Reddit has filed a lawsuit against Anthropic, the AI company behind the Claude chatbot, alleging unauthorized scraping of user content to train its artificial intelligence models. The lawsuit, filed in California Superior Court in San Francisco on Wednesday, June 4, 2025, marks the latest escalation in the ongoing debate over the use of online data for AI training and the rights of content creators.

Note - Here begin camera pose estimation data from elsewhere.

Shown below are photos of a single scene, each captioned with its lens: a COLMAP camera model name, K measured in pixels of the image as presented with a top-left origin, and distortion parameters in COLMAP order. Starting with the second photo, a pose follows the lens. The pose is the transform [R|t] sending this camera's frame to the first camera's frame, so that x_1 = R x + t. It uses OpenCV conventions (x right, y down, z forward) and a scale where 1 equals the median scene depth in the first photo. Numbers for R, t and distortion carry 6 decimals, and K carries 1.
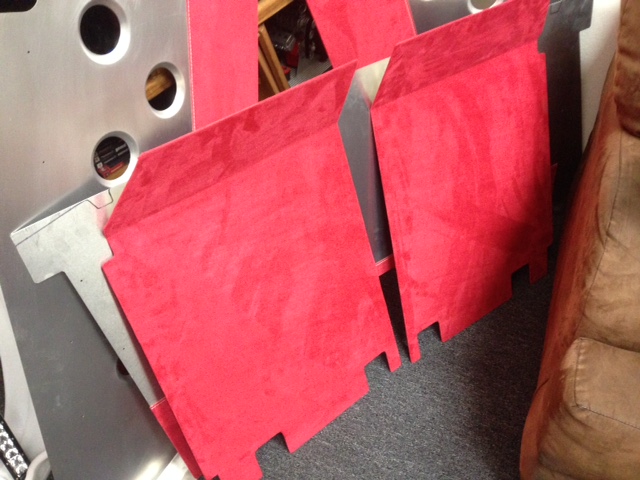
lens RADIAL K [[600.9, 0, 320.0], [0, 600.9, 240.0], [0, 0, 1]] dist [0.064554, -0.002031]
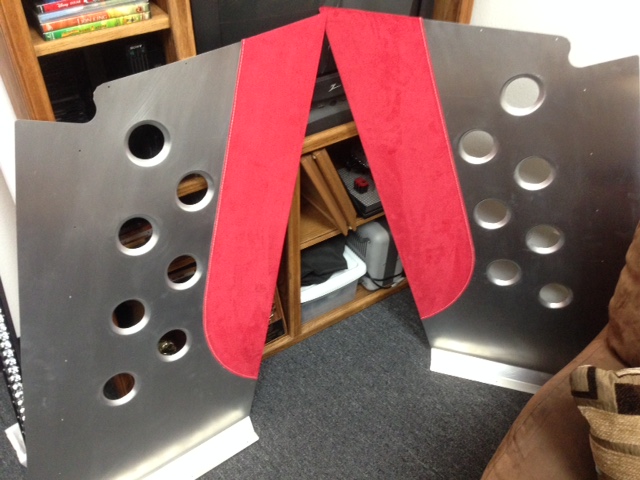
lens RADIAL K [[619.0, 0, 319.0], [0, 619.0, 257.1], [0, 0, 1]] dist [-0.006565, -0.004809]
pose [[0.909123, 0.284801, -0.303948, 0.330139], [-0.307348, 0.951184, -0.028027, -0.136513], [0.281129, 0.118898, 0.952276, -0.091784]]
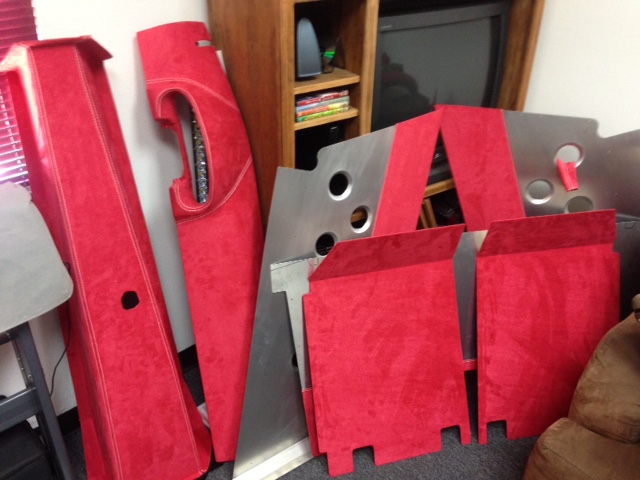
lens RADIAL K [[600.9, 0, 320.0], [0, 600.9, 240.0], [0, 0, 1]] dist [0.064554, -0.002031]
pose [[0.917103, 0.207487, -0.340399, 0.235933], [-0.291143, 0.931890, -0.216373, 0.213044], [0.272320, 0.297541, 0.915047, -0.611123]]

Reddit claims that Anthropic has been illegally scraping millions of user comments to train Claude, accessing the platform via automated bots even after being asked to cease such activity. The social media platform argues that Anthropic "intentionally trained on the personal data of Reddit users without ever requesting their consent," violating Reddit's terms of service and disregarding user privacy. Reddit's Chief Legal Officer, Ben Lee, stated that "AI companies should not be allowed to scrape information and content from people without clear limitations on how they can use that data."
Anthropic, formed by former OpenAI executives in 2021, has responded, stating that they disagree with Reddit's claims and will defend themselves vigorously. The company previously argued in a 2023 letter to the U.S. Copyright Office that its training methods constitute a lawful use of materials, involving statistical analysis of a large dataset.

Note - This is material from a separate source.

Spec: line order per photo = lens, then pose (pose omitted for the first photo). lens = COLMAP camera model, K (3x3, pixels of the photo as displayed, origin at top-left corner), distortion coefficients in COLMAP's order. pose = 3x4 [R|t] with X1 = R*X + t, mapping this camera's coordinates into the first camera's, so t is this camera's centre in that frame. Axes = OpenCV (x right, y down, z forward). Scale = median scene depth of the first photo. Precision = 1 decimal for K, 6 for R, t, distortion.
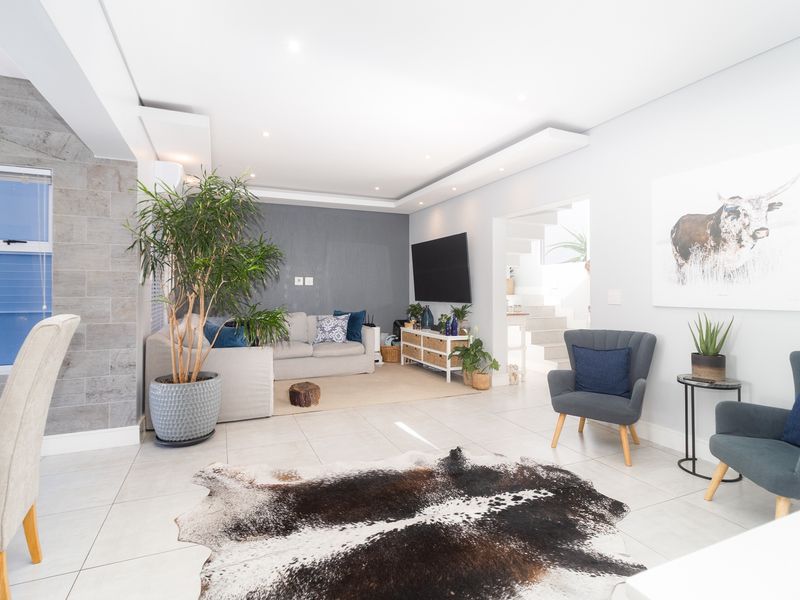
lens RADIAL K [[411.4, 0, 399.2], [0, 411.4, 292.3], [0, 0, 1]] dist [0.005965, 0.000953]
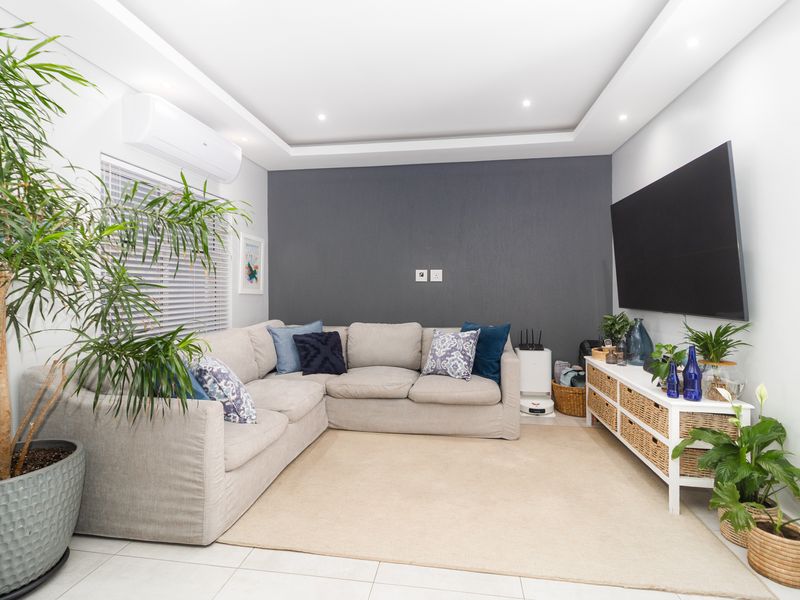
lens RADIAL K [[411.4, 0, 397.9], [0, 411.4, 287.9], [0, 0, 1]] dist [0.005965, 0.000953]
pose [[0.847302, -0.003995, -0.531097, 0.094834], [0.001114, 0.999983, -0.005744, -0.003481], [0.531111, 0.004275, 0.847292, 0.450630]]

Unlike other lawsuits against AI companies that often focus on copyright infringement, Reddit's case centers on the alleged breach of its terms of service and unfair competition. The platform claims that Anthropic ignored its robots.txt file, a web standard used to restrict bots from crawling certain sites, and violated clauses in Reddit's user agreement prohibiting unauthorized scraping and commercial use. Reddit seeks compensatory damages, restitution of unjust enrichment, and a court injunction to prevent further use of its content in Anthropic's models. Reddit alleges Anthropic scraped Reddit more than 100,000 times since July 2024, continuing even after telling Reddit it had ceased such activity.

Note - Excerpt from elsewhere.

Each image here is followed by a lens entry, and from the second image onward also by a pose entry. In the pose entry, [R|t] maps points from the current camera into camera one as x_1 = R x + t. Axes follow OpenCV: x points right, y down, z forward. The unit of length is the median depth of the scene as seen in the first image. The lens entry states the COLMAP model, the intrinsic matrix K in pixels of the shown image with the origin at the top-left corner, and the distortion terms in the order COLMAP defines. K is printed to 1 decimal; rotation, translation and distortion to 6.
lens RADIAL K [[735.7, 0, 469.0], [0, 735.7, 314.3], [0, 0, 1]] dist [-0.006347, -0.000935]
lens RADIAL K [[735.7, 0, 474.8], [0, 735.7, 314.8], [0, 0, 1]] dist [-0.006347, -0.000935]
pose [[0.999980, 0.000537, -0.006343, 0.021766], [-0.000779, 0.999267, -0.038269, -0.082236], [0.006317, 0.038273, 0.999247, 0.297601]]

Reddit has entered into licensing agreements with other AI companies, including Google and OpenAI, allowing them to train their AI systems on Reddit's data in exchange for compensation and adherence to specific content usage and deletion protocols. These agreements, according to Reddit, "enable us to enforce meaningful protections for our users, including the right to delete your content, user privacy protections, and preventing users from being spammed using this content." The lawsuit states that Anthropic refused to engage in similar licensing discussions and agree to respect Reddit users' basic privacy rights.
The lawsuit references a 2021 research paper co-authored by Anthropic CEO Dario Amodei, which identified subreddits containing high-quality AI training data. Reddit's legal filing emphasizes the value of its vast archive of user-generated discussion, describing the platform as "nearly 20 years of rich, human discussion on virtually every topic imaginable."
This legal battle highlights the growing tension between content providers and AI companies regarding the use of data for training large language models. While AI companies argue that access to vast datasets is crucial for developing sophisticated AI systems, content platforms like Reddit are asserting their rights to control how their data is used and to ensure fair compensation and protection for their users. The outcome of this case could have significant implications for the future of AI development and the relationship between AI companies and content creators.